FIG. 3 is a diagram showing the amount of beam movement of the present invention seen from the side due to the influence of an external magnetic field.

FIG. 4 is a diagram showing a beam movement amount when viewed from the front of the product of the present invention due to the influence of an external magnetic field.

FIG. 5 is a diagram showing a beam movement amount when viewed from the front due to the influence of an external magnetic field of a conventional product.

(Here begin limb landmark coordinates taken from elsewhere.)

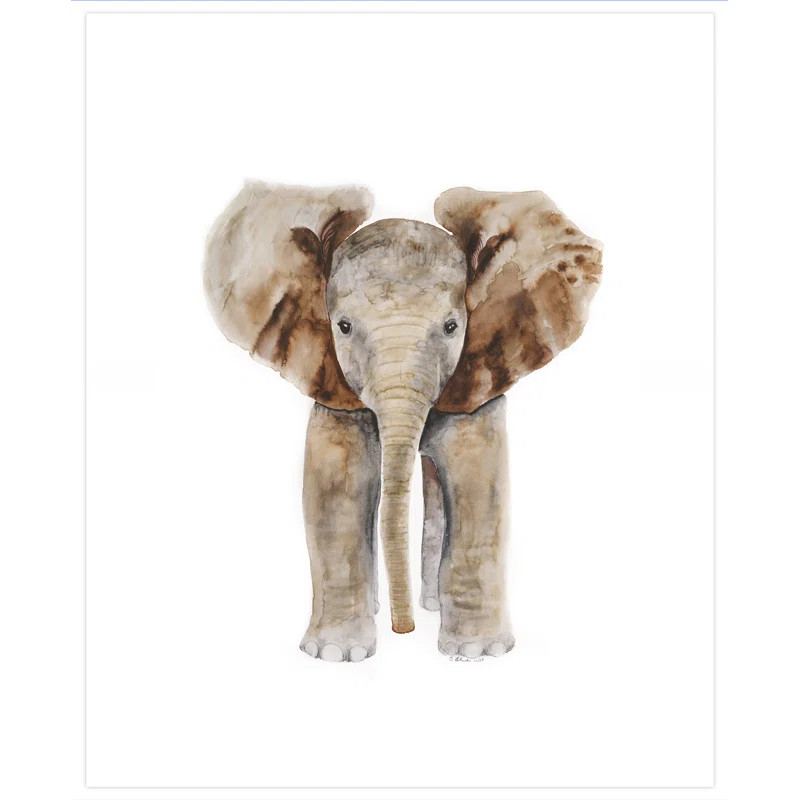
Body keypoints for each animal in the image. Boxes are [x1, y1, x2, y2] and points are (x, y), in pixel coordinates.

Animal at [203, 182, 602, 662]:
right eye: (343, 326)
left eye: (452, 327)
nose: (404, 631)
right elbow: (337, 485)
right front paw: (335, 654)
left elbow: (478, 482)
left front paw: (476, 652)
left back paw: (432, 606)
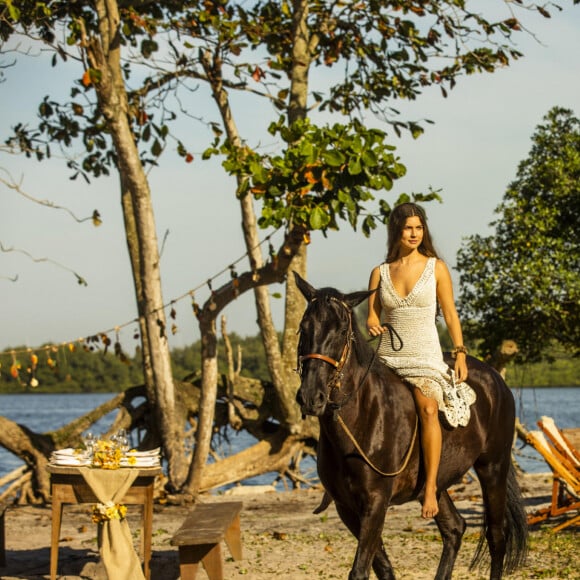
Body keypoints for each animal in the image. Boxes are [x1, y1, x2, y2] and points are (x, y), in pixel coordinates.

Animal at [294, 274, 524, 580]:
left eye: (342, 330)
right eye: (304, 328)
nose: (311, 397)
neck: (363, 417)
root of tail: (495, 379)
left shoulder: (376, 502)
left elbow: (360, 570)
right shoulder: (347, 507)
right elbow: (382, 567)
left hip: (493, 468)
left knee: (496, 536)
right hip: (436, 485)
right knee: (454, 528)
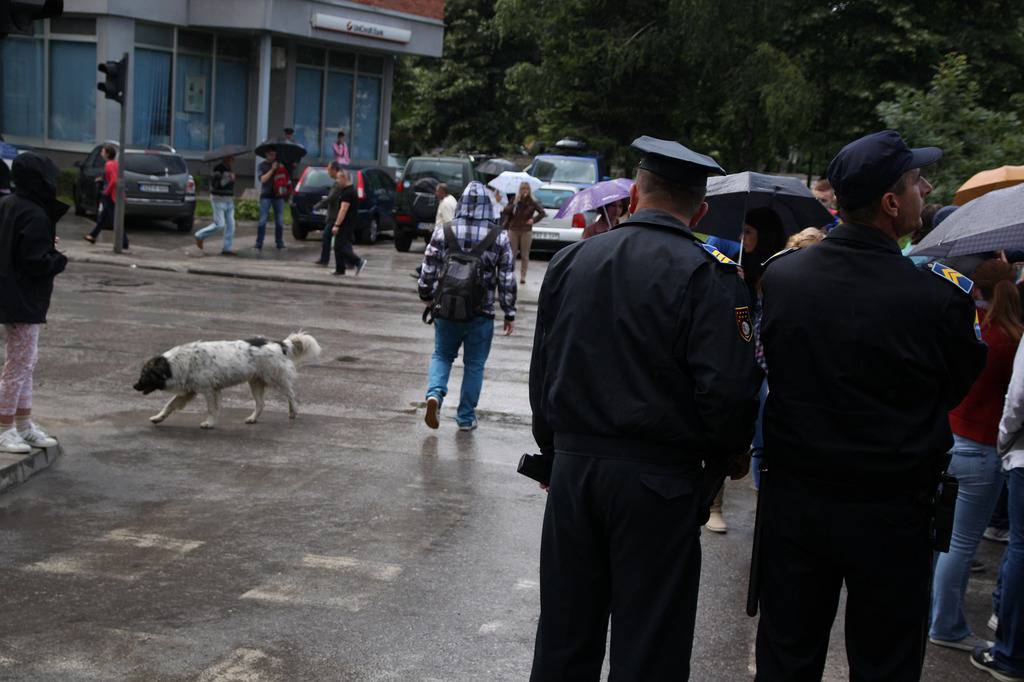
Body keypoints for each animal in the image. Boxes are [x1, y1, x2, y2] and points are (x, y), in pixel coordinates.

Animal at [133, 331, 319, 428]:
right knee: (261, 404)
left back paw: (293, 412)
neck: (173, 364)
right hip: (255, 382)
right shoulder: (188, 392)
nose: (134, 386)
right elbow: (169, 405)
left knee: (291, 395)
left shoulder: (209, 390)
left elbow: (211, 408)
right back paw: (253, 418)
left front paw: (209, 423)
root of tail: (278, 343)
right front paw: (158, 418)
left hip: (275, 378)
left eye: (145, 375)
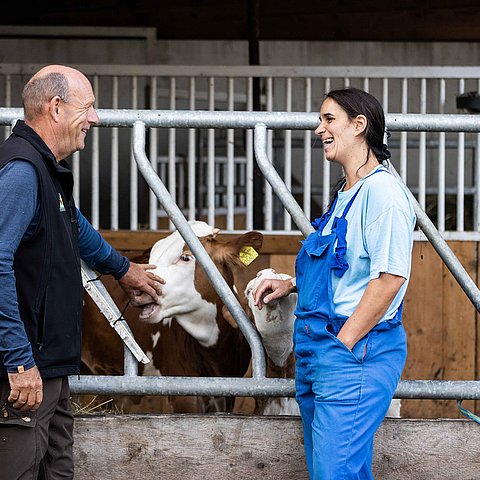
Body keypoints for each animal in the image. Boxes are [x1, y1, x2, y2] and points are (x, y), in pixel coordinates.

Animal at [81, 221, 264, 412]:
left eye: (185, 258)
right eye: (152, 257)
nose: (137, 287)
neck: (214, 352)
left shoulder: (227, 395)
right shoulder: (182, 391)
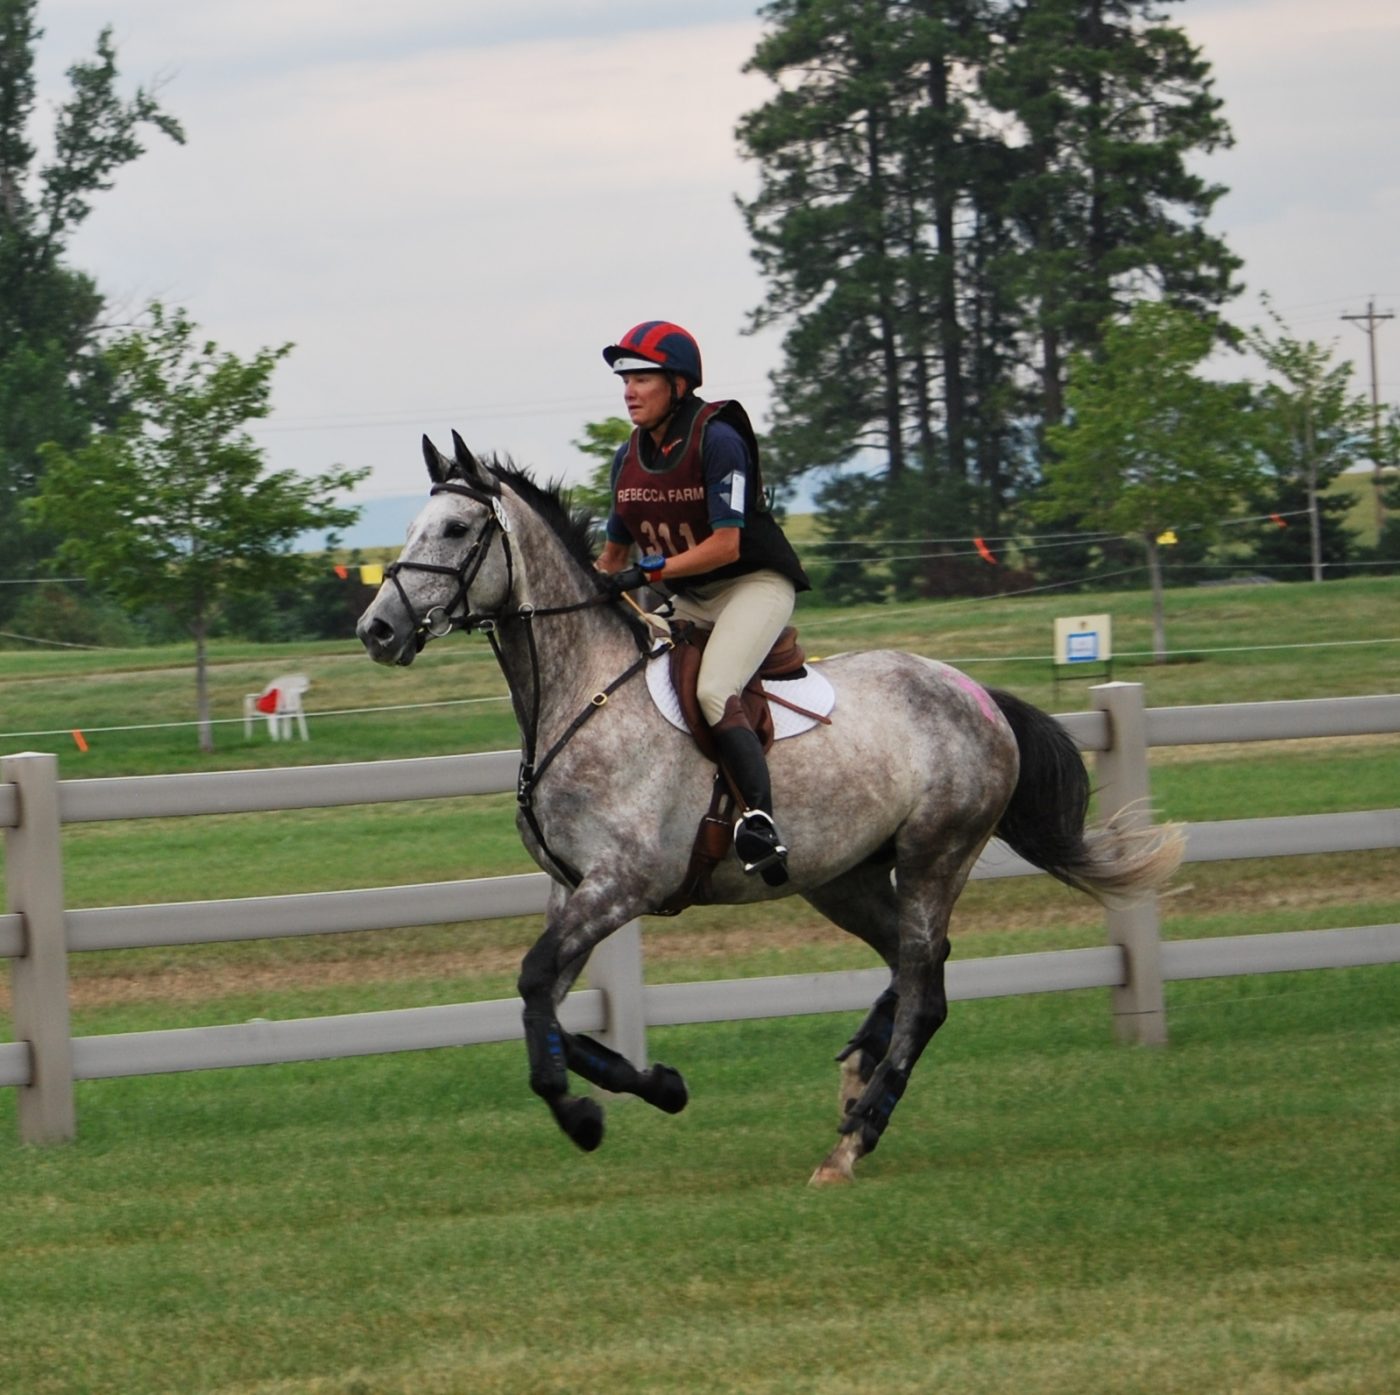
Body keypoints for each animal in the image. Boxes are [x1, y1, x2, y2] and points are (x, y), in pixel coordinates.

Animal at [352, 434, 1181, 1176]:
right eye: (413, 525)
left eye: (455, 530)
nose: (376, 629)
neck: (582, 693)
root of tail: (976, 693)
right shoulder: (572, 888)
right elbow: (550, 1006)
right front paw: (660, 1085)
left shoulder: (621, 885)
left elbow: (533, 989)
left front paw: (581, 1115)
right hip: (842, 878)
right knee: (913, 965)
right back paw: (858, 1070)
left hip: (934, 856)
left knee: (927, 991)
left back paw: (854, 1138)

FIG. 6 is a diagram showing the beam movement amount with respect to the length of the shield plate of the present invention.

[Explanation of symbols]

2 Front panel 3 funnel part 4 neck 5 glass bulbs 8-color selection electrode 10 Magnetic shield 11 frames 12 electron beam 13 Electron gun structure 15 Shielding means

─────────────────────────────────────────────────── ─── Continuation of the front page (56) Reference JP-A-5-54816 (JP, A) JP-A-3-159031 (JP, A) Actually opened 61-166460 (JP, U) Actually opened 57- 119448 (JP, U) (58) Fields surveyed (Int.Cl. ⁷ , DB name) H01J 29/02 H01J 29/07

Claims (2)

(57) [Claims] 1. A glass bulb in which a front panel portion having a phosphor screen on the inner surface, a funnel portion and a neck portion are sequentially formed, a color selection electrode having a large number of transmission holes on one end side, and a cylindrical magnetic element on the other end side. A frame for supporting each of the shields, and a frame for facing the color selection electrode to the phosphor screen, and arranged in the neck portion, and irradiating the phosphor screen with an electron beam through a transmission hole of the color selection electrode. For enclosing the electron gun structure and the corner of the frame , and
It consists of a magnetic material protruding from the frame to the phosphor side.
A shield plate separate from the frame is provided, and the lengths of the frame in the long side direction and the short side direction are respectively set.
W1 and W2, the long side of the frame of the shield plate
Direction and the length in the short side direction are L1 and L2, respectively.
0 <L1 ≦ W1 × 10% and 0 <L2 ≦ W2 × 1
A color cathode ray tube characterized by being 0% . 2. A portion of the shield plate on the side of the front panel portion.
The shape of the end surface is a shape that follows the curve of the inner surface of the full-scale panel section.
The color cathode ray tube according to claim 1, wherein the color cathode ray tube has a shape of a circle.